Thank you for this post. I have been homeschooling for almost two years and have been second guessing myself lately. My house is ALWAYS a mess, I don't have any time to myself....It goes on and on. I too see the yellow school bus stop two doors down for the boy there. I have pondered many times to add my two oldest to that bus, but then I think about the "mouths" they will bring home. My 6 year old has a slight learning disability, what cracks would he fall into in the public school system? Then there is my husband, and his guilty stares. "Sure, you can send them to public school." Glare, glare, glare...over my dead body....sigh.

I admit I have been feeling down with homeschooling lately. I have been looking for a good "pick me up". Thanks to your wonderful post, I just found it!!!! God Bless!!

Elizabeth said...

Hi! I've really enjoyed perusing through your blog. I came across an entry of yours talking about Our Lady of Victory Traditional Homeschool. I think it was dated a few years ago. Have you stuck with this curriculum? I've been looking into several different programs and right now am leaning towards Our Lady of Victory, Angelicum Academy, or just creating my own program. Any opinions or suggestions you have would be greatly appreciated!

Anonymous said...

Thank you for a wonderful post x

Dirtdartwife said...

Thank you. What a gem to find this today, be given the time to read it and be able to dwell on what's been written.
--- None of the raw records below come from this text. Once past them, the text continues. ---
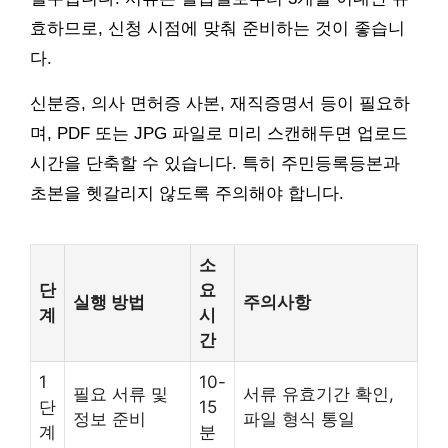
효하므로, 신청 시점에 맞춰 준비하는 것이 좋습니
다.
신분증, 의사 면허증 사본, 재직증명서 등이 필요하
며, PDF 또는 JPG 파일로 미리 스캔해두면 업로드
시간을 단축할 수 있습니다. 특히 주민등록등본과
초본을 헷갈리지 않도록 주의해야 합니다.
소
단
요
실행 방법
주의사항
계
시
간
1
10-
필요 서류 및
서류 유효기간 확인,
단
15
정보 준비
파일 형식 통일
계
분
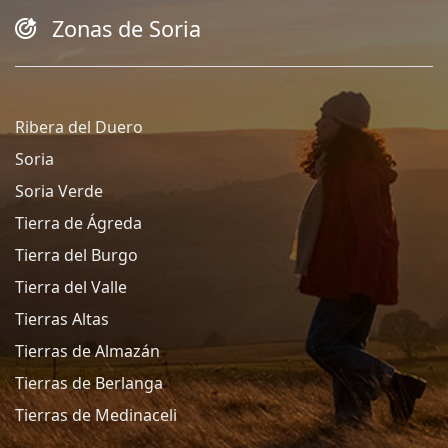
Zonas de Soria
Ribera del Duero
Soria
Soria Verde
Tierra de Ágreda
Tierra del Burgo
Tierra del Valle
Tierras Altas
Tierras de Almazán
Tierras de Berlanga
Tierras de Medinaceli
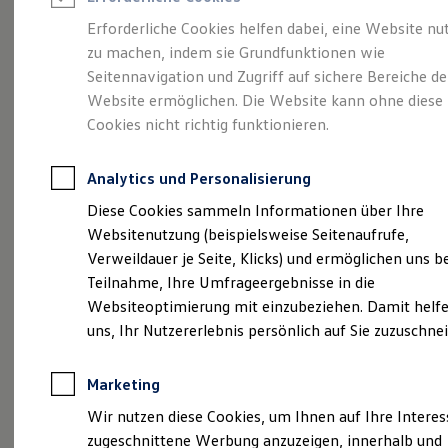
Reifenpakete
Leasing
Erforderliche Cookies helfen dabei, eine Website nu
Leasing-Angebote
zu machen, indem sie Grundfunktionen wie
Viel Platz, viel Freiheit.
Gebrauchtwagen Leasing
Seitennavigation und Zugriff auf sichere Bereiche de
Junge Gebrauchtwagen-Leasing
Elektroauto Leasing
Website ermöglichen. Die Website kann ohne diese
Der Golf Variant.
Kleinwagen-Leasing
Cookies nicht richtig funktionieren.
Leasing ohne Anzahlung
Finanzierung
Autokredit mit Schlussrate
Analytics und Personalisierung
Versicherungen und Garantien
Kfz-Versicherung
Diese Cookies sammeln Informationen über Ihre
Restschuldversicherungen
Websitenutzung (beispielsweise Seitenaufrufe,
Garantien
Verweildauer je Seite, Klicks) und ermöglichen uns b
Wartungsverträge
Geschäftskunden
Teilnahme, Ihre Umfrageergebnisse in die
Professional Class bei Volkswagen
Websiteoptimierung mit einzubeziehen. Damit helfe
Großkunden
(
Impressum & Rechtliches
)
uns, Ihr Nutzererlebnis persönlich auf Sie zuzuschne
Behörden
Direktkunden
Sonderfahrzeuge
Marketing
Anpfiff zum Gewinn
Elektromobilität
Wir nutzen diese Cookies, um Ihnen auf Ihre Intere
Elektroautos
zugeschnittene Werbung anzuzeigen, innerhalb und
ID. Tutorials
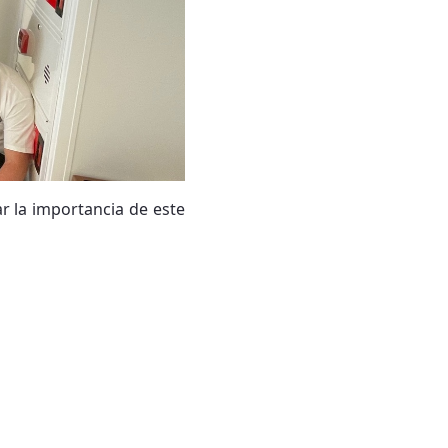
ar la importancia de este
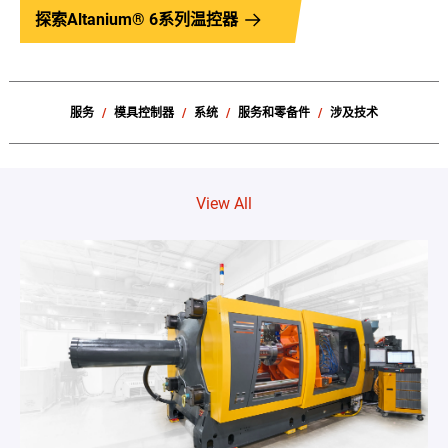
探索Altanium® 6系列温控器
服务
模具控制器
系统
服务和零备件
涉及技术
View All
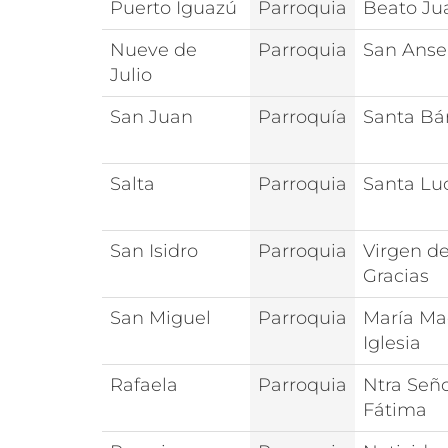
Puerto Iguazú
Parroquia
Beato Jua
Nueve de
Parroquia
San Ans
Julio
San Juan
Parroquía
Santa Bá
Salta
Parroquia
Santa Lu
San Isidro
Parroquia
Virgen de
Gracias
San Miguel
Parroquia
María Ma
Iglesia
Rafaela
Parroquia
Ntra Señ
Fátima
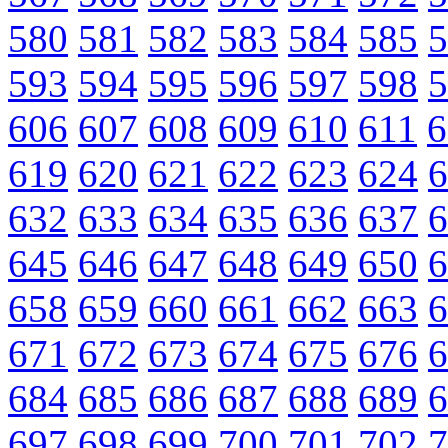
580
581
582
583
584
585
5
593
594
595
596
597
598
5
606
607
608
609
610
611
6
619
620
621
622
623
624
6
632
633
634
635
636
637
6
645
646
647
648
649
650
6
658
659
660
661
662
663
6
671
672
673
674
675
676
6
684
685
686
687
688
689
6
697
698
699
700
701
702
7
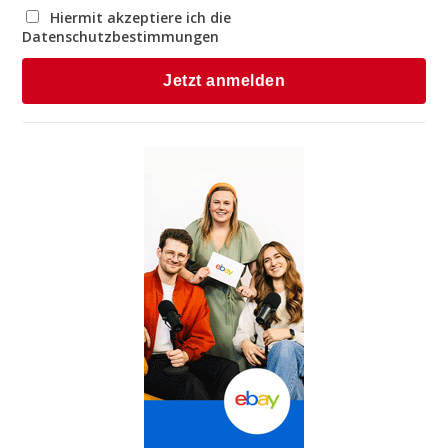
Hiermit akzeptiere ich die
Datenschutzbestimmungen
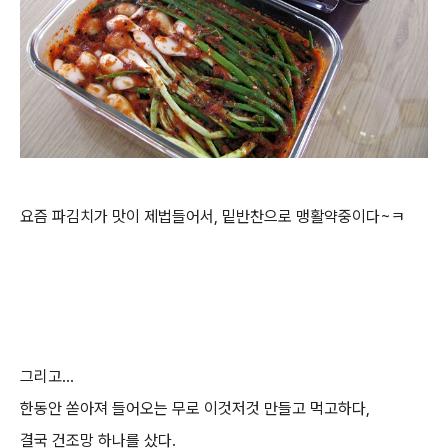
요즘 파김치가 맛이 제법들어서, 밑반찬으로 맹활약중이다~ㅋ
그리고...
한동안 쏟아져 들어오는 무로 이것저것 만들고 먹고하다,
결국 건조망 하나를 샀다.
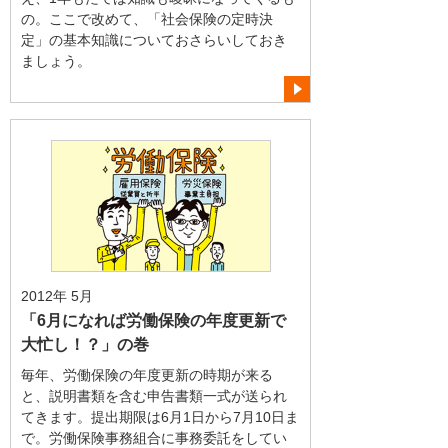
の。ここで改めて、「社会保険の定時決
定」の基本知識についておさらいしておき
ましょう。
2012年 5月
「6月になれば労働保険の年度更新で
大忙し！？」の巻
毎年、労働保険の年度更新の時期が来る
と、説明書類を含む申告書類一式が送られ
てきます。提出期限は6月1日から7月10日ま
で。労働保険事務組合に事務委託をしてい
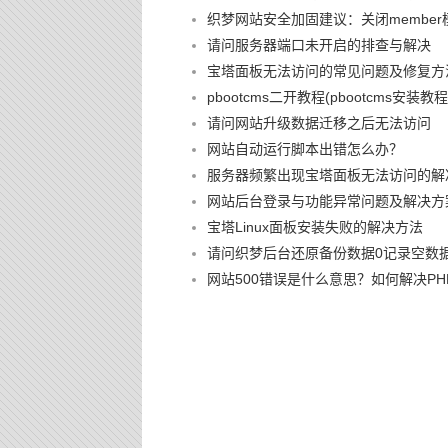
织梦网站安全加固建议：关闭member
请问服务器端口未开启的排查与解决
宝塔面板无法访问的常见问题及修复方
pbootcms二开教程(pbootcms安装教程
请问网站升级数据迁移之后无法访问
网站自动运行脚本出错怎么办？
服务器频繁出现宝塔面板无法访问的解
网站后台登录与功能异常问题及解决方
宝塔Linux面板安装失败的解决方法
请问织梦后台还原备份数据0记录空数
网站500错误是什么意思？如何解决PHP 500 I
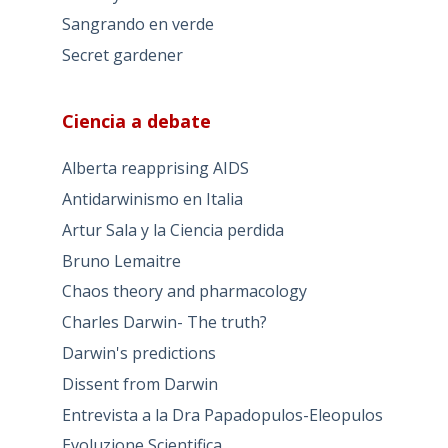
Sangrando en verde
Secret gardener
Ciencia a debate
Alberta reapprising AIDS
Antidarwinismo en Italia
Artur Sala y la Ciencia perdida
Bruno Lemaitre
Chaos theory and pharmacology
Charles Darwin- The truth?
Darwin's predictions
Dissent from Darwin
Entrevista a la Dra Papadopulos-Eleopulos
Evoluzione Scientifica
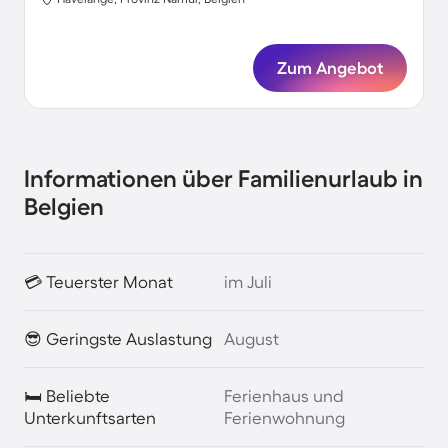
Zum Angebot
Informationen über Familienurlaub in
Belgien
💳 Teuerster Monat
im Juli
😎 Geringste Auslastung
August
🛏️ Beliebte
Ferienhaus und
Unterkunftsarten
Ferienwohnung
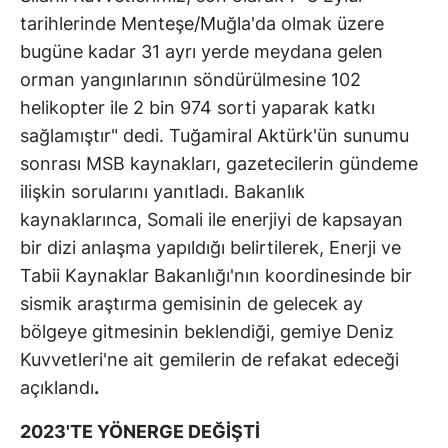
tarihlerinde Menteşe/Muğla'da olmak üzere
bugüne kadar 31 ayrı yerde meydana gelen
orman yangınlarının söndürülmesine 102
helikopter ile 2 bin 974 sorti yaparak katkı
sağlamıştır" dedi. Tuğamiral Aktürk'ün sunumu
sonrası MSB kaynakları, gazetecilerin gündeme
ilişkin sorularını yanıtladı. Bakanlık
kaynaklarınca, Somali ile enerjiyi de kapsayan
bir dizi anlaşma yapıldığı belirtilerek, Enerji ve
Tabii Kaynaklar Bakanlığı'nın koordinesinde bir
sismik araştırma gemisinin de gelecek ay
bölgeye gitmesinin beklendiği, gemiye Deniz
Kuvvetleri'ne ait gemilerin de refakat edeceği
açıklandı
.
2023'TE YÖNERGE DEĞİŞTİ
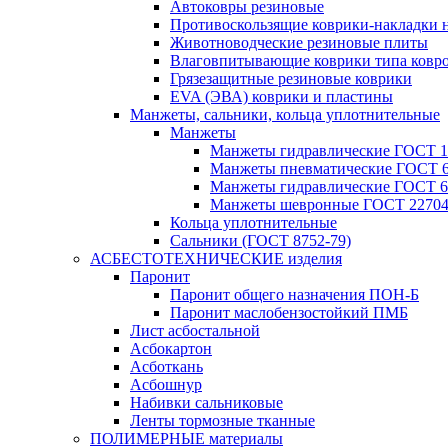
Автоковры резиновые
Противоскользящие коврики-накладки 
Животноводческие резиновые плиты
Влаговпитывающие коврики типа ковр
Грязезащитные резиновые коврики
EVA (ЭВА) коврики и пластины
Манжеты, сальники, кольца уплотнительные
Манжеты
Манжеты гидравлические ГОСТ 1
Манжеты пневматические ГОСТ 6
Манжеты гидравлические ГОСТ 6
Манжеты шевронные ГОСТ 22704
Кольца уплотнительные
Сальники (ГОСТ 8752-79)
АСБЕСТОТЕХНИЧЕСКИЕ изделия
Паронит
Паронит общего назначения ПОН-Б
Паронит маслобензостойкий ПМБ
Лист асбостальной
Асбокартон
Асботкань
Асбошнур
Набивки сальниковые
Ленты тормозные тканные
ПОЛИМЕРНЫЕ материалы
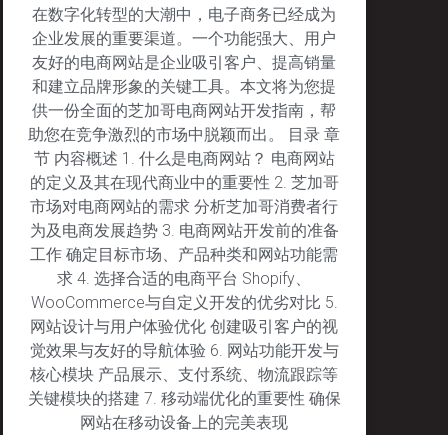
在数字化转型的大潮中，电子商务已经成为
企业发展的重要渠道。一个功能强大、用户
友好的电商网站是企业吸引客户、提高销量
和建立品牌形象的关键工具。本文将为您提
供一份全面的芝加哥电商网站开发指南，帮
助您在竞争激烈的市场中脱颖而出。 目录 章
节 内容概述 1. 什么是电商网站？ 电商网站
的定义及其在现代商业中的重要性 2. 芝加哥
市场对电商网站的需求 分析芝加哥消费者行
为及电商发展趋势 3. 电商网站开发前的准备
工作 确定目标市场、产品种类和网站功能需
求 4. 选择合适的电商平台 Shopify、
WooCommerce与自定义开发的优劣对比 5.
网站设计与用户体验优化 创建吸引客户的视
觉效果与友好的导航体验 6. 网站功能开发与
核心模块 产品展示、支付系统、物流跟踪等
关键模块的搭建 7. 移动端优化的重要性 确保
网站在移动设备上的完美表现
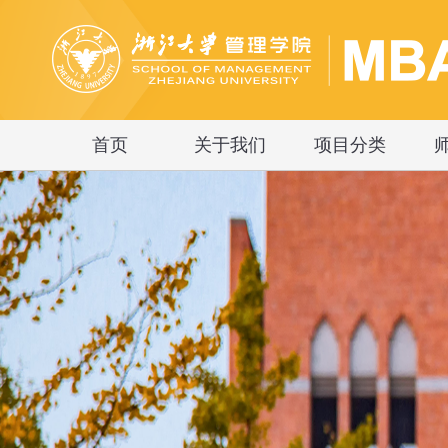
首页
关于我们
项目分类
What an encouraging post. Do you mind if I share it? I know a few homeschooling moms that could use words of wisdom such as this (we're all "newish type" homeschooling moms)

Allison said...

My husband liked this so much he asked me to send it to our families...considering the questions they often have.

I made sure to note all the author info and I imagine that she'd appreciate other readers. I sent it to all the families in our homeschool group...yes, DirtDartWife, we need encouragement and I hope you DO SHARE it. :)

Allison said...

Elizabeth, thanks for writing. I will try to answer your questions soon...when I can put it all in writing.

Kathleen's Catholic said...

Oh, that yellow school bus looks SO good sometimes! I can't tell you how much I needed to read this post today. Thank you so much for posting it. I'm going to link my blog back to this. I know lots of homeschoolers (and my family members) who could really use the insight. Thanks again! You've made my day...once again.